Paul Cézanne, Früchte und Ingwertopf, um 1890 - 1893Zurück

Paul Cézanne
Früchte und Ingwertopf

Um 1890 - 1893

Öl auf Leinwand
33 x 46,5 cm
Museum Langmatt, Baden
Inv.-Nr. 121

 

Ein weiches, goldenes Licht verzaubert das Stillleben, beruhigt und rundet die Früchte und Objekte, die auf den ersten Blick ein wenig beliebig daliegen, auf den zweiten jedoch eine raffiniert ausgewogene Komposition bilden. Tischplatte und Krug verleihen dem Ensemble eine gewisse Stabilität, die jedoch das auffallend gefaltete, weisse Tuch gleich wieder infrage stellt. Links bauscht es sich hart und kantig auf, rechts bringt es den Teller mit dem grossen Apfel in Schieflage, beidseits hängt es unaufgeräumt mit beträchtlichem Gewicht unabsehbar weit herab und reisst fast noch den mittig platzierten, goldenen Apfel mit sich. Den diagonal verlaufenden Falten des Tuchs entsprechen rechts oben diagonal sortierte Bestandteile der Innenausstattung. Rein kompositorisch treten Elemente der Ruhe mit solchen der Bewegung in spannungsvolle Dialoge. Über allem aber liegt der besondere Zauber eines fast übernatürlichen Lichts, das die Szene weich und warm illuminiert, als trage das Ensemble ein inneres Leuchten in sich. Besonders auffällig verhält sich das leuchtend-helle Weiss mit seinen erstaunlich farbigen Valeurs, das zwar noch ein Tuch bezeichnet, sich aber bereits auf den Weg gemacht hat zu einer eigenständigen, ungegenständlichen Form. Die Farbe ringt mit der Form, das Motiv mit seiner Auflösung. Dieser widerständigen Energie des Tuchs stehen die geschmeidigen, weichen Früchte gegenüber. Apfel und Birne ganz rechts kontrastieren mit ihrer auffälligen, skizzenhaften Flächigkeit mit den anderen Früchten des Bildes und verweisen bereits auf die zunehmende Abstraktion in der weiteren Arbeit des Künstlers.

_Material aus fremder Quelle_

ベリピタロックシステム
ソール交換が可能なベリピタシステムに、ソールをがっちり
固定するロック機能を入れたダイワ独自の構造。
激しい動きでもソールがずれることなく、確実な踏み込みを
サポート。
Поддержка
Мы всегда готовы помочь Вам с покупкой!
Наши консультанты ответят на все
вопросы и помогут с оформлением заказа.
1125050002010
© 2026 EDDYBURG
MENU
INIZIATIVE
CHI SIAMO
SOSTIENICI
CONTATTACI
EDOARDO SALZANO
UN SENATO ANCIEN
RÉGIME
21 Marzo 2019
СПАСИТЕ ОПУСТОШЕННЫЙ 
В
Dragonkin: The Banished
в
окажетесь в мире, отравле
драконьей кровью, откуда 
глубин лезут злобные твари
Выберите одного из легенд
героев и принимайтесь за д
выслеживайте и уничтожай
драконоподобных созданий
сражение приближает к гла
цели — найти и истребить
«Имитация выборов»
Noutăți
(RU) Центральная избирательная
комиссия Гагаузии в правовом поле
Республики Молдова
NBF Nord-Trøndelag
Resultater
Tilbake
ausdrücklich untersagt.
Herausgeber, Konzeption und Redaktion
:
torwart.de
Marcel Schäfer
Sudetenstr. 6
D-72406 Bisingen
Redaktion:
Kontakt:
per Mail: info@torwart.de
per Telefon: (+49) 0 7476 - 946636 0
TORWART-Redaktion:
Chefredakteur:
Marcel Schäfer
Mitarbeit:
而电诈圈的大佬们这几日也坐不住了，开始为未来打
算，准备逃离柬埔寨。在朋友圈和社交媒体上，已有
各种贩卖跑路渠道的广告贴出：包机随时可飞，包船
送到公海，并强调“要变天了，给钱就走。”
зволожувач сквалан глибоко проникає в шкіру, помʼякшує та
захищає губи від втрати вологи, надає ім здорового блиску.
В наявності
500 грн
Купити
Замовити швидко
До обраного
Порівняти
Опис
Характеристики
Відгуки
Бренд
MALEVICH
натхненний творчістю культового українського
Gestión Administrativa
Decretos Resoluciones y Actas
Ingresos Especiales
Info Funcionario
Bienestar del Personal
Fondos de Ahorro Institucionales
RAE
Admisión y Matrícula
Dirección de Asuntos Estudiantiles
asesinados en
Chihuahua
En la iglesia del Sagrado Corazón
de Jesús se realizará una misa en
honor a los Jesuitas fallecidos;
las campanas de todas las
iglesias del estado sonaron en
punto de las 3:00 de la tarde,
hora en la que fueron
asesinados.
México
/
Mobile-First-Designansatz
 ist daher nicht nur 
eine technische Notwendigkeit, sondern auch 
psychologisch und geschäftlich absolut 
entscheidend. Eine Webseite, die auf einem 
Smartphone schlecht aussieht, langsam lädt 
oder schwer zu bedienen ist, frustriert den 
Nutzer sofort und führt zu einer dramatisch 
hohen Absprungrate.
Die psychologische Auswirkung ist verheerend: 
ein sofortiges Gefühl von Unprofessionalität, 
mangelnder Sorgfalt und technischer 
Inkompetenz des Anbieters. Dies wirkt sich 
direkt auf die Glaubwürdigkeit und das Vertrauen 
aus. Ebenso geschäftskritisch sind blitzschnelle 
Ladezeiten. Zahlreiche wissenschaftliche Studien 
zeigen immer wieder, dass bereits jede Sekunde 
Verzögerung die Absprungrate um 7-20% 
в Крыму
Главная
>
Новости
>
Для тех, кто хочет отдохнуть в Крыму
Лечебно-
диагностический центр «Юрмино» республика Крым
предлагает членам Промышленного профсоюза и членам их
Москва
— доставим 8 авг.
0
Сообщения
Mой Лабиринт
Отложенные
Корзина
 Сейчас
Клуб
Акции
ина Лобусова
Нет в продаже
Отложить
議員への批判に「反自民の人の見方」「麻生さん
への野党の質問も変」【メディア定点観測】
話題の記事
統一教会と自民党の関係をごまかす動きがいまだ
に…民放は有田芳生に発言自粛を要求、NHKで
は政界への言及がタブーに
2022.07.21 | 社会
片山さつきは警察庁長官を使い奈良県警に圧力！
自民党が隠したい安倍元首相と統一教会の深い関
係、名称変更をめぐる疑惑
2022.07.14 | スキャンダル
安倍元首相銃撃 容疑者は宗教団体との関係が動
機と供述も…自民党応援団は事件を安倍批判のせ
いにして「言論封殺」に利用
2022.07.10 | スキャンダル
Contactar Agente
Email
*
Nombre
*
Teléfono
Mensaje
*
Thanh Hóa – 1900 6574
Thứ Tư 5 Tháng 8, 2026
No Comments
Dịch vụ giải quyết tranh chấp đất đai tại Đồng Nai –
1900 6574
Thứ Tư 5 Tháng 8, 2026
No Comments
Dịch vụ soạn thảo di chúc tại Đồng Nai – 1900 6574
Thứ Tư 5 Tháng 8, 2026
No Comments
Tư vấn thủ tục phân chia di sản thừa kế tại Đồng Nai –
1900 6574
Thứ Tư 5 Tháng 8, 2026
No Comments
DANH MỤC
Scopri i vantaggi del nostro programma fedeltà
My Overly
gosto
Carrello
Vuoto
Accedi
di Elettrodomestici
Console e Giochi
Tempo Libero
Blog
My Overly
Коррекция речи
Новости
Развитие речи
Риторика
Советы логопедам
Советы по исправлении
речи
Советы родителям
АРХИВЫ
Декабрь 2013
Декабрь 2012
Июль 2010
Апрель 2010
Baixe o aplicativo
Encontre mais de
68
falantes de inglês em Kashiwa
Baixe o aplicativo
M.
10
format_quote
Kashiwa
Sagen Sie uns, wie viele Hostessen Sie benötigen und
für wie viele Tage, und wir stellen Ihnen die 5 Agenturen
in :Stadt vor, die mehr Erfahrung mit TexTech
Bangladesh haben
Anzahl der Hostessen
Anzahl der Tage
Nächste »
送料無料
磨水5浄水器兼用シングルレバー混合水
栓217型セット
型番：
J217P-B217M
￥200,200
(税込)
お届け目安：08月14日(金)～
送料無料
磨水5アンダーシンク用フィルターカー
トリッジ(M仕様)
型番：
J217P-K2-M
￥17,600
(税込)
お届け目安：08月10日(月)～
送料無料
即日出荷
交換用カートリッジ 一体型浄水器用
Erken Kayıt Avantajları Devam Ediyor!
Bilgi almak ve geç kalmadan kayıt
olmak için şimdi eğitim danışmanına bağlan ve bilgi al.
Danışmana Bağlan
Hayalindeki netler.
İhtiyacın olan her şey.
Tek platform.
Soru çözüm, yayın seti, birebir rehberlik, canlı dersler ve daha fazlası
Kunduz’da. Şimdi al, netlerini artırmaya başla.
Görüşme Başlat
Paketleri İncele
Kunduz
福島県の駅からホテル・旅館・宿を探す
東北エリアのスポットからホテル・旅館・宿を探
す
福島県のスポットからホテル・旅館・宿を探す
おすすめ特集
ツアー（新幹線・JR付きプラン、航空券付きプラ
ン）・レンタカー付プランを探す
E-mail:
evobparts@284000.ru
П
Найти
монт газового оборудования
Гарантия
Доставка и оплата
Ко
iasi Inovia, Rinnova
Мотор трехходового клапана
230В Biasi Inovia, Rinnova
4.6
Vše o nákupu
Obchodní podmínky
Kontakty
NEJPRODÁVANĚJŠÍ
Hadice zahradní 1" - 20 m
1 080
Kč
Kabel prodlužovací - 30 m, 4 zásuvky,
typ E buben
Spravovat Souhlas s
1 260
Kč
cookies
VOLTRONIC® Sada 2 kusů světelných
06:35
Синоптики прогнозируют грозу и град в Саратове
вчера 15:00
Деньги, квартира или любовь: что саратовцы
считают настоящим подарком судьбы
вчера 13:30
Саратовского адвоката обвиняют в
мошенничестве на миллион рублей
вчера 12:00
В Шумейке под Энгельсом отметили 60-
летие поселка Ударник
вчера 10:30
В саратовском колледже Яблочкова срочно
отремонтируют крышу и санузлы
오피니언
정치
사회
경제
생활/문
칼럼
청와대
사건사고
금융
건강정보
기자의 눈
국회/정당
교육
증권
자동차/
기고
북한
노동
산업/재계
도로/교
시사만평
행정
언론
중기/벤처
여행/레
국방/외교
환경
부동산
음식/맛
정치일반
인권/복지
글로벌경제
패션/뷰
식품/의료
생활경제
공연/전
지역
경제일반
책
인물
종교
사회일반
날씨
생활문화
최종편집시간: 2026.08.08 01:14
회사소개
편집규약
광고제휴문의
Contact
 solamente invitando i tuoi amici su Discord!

Die Tradition der europäischen Stilllebenmalerei sah seit der grossartigen Epoche des 16. und 17. Jahrhunderts in den Niederlanden in diesem Genre eine variantenreiche Metapher für Vergänglichkeit. Zu den in prächtiger Blüte stehenden Blumen gehören wie selbstverständlich die welkenden, zu den Früchten in voller Reife jene, die bereits bedenklich Schimmel angesetzt haben. Werden und Vergehen, der ewige Kreislauf des Lebens, ein Sinnbild für die menschliche Existenz. Doch von dieser Symbolik setzt sich Cézanne entschieden ab. Das Stillleben hatte für ihn den praktischen Vorteil, dass es im Atelier schnell zusammengebaut werden konnte und als Ausgangspunkt diente, um etwas ganz anderes herauszufinden: Der Künstler war auf der Suche nach dem Eigenleben von Farbe und Form. So zeigt dieses Bild die wirkungsvolle Anwendung des Komplementärkontrasts: Grün und Rot, Blau und Dunkelgelb steigern sich wechselseitig. Oder den analytischen Blick auf die Struktur der Natur: Äpfel und Birnen sind in ihrem Realitätsgrad erheblich reduziert: Nicht die naturalistische Wiedergabe der Oberfläche oder der Details der Blätter ist entscheidend, sondern das Eigenleben der Farbe, die teilweise erstaunlich flächig auftritt, obwohl sie traditionell eine kugelige Apfelform beschreiben sollte.